I'm more concerned with finding info on the SSP's, but I figured it would be nice to know how many of the newer Mustangs are being used!


----------



## Johnny Law (Aug 8, 2008)

mtc said:


> I don't even know what an "SSP" is !!
> 
> If there are unmarked sports cars working in the MSP... nobody's going to tell you what they are.


*S*evere (or *S*pecial) *S*ervice *P*ackage.

I work in the area 5pt0Joe and I've not seen any Mustang since the mid 90's. That doesn't mean that a Trooper from another part of the State wasn't doing a detail up this way though.


----------



## Mikey682 (May 2, 2002)

I don't think it's new, but it probably belongs to a member assigned to a special unit. No mustangs are assigned to Troop B.


----------



## Johnny Law (Aug 8, 2008)

Is your friend sure it wasn't a Fusion? Some troopers assigned to the DA's office have those and use them on details.


----------



## j809 (Jul 5, 2002)

V-6 Stangs assigned to GATSF


----------



## 5pt0Joe (Dec 15, 2008)

Sorry for not clarifying the "SSP" name! For those of you who are unfamiliar with the Mustang SSP, I encourage you to check out my site <www.5pt0joe.com> and/or <www.sspmustang.org>.

Since I wasn't with my friend, I can't vouch if it were a Mustang, Fusion, or anything at that, but I believe that he would be correct stating that it was a Mustang since he owns a Ford dealership!

I'm kind of curious about that car, but won't lose sleep over it. I know several states use the occasional Mustang taken in from drug busts and such. Wasn't sure if this was like Indiana, who purchased 18 of them at once. Thanks for all your quick responses!

Also, for anyone who wants to see a Mustang SSP in person and benefit a great cause, I will be at the 9th Annual Classic Car and Motorcycle Run this coming Sunday in Framingham, MA <Upcoming Events : Juvenile Diabetes Research Foundation International>. All proceeds benefit JDRF. There will be a 30-mile cruise led by the Framingham PD! I'll have my Texas Highway Patrol SSP.


----------



## 5pt0Joe (Dec 15, 2008)

mtc said:


> Sounds like fun 5pt - but I'm diligently working on the house... yeah.. that's what I'm doing... painting, staining, putting up lights...
> 
> Yep - thas my story and I'm sticking to it!
> 
> (just ignore the pile of Corona bottles piling up in the recycle bin!)

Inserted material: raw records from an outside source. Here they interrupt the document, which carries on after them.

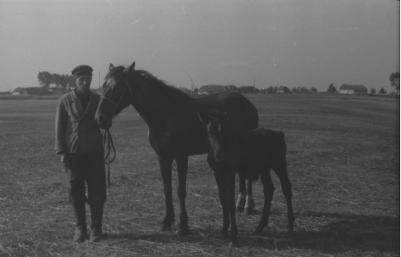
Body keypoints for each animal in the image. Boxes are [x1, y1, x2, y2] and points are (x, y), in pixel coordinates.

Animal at [94, 62, 258, 242]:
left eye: (118, 87)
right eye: (104, 85)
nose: (100, 118)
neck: (166, 113)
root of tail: (247, 103)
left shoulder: (181, 157)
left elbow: (180, 191)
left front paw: (183, 225)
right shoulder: (162, 157)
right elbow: (167, 189)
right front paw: (167, 221)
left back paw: (248, 205)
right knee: (242, 176)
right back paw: (240, 203)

Good luck with that! Should be decent weather for you and your recycling bin!


----------



## Nightstalker (Jul 25, 2006)

I hope if you're issued a mustang.. you are able to get a second vehicle too. Snow in MA is no joke with that sled.


----------



## Deputydog522 (Oct 7, 2002)

*2005 Ford Mustang* unmarked unit

View attachment 1193


this is off the Massachusetts location on the police car website

Massachusetts State Police Cars


----------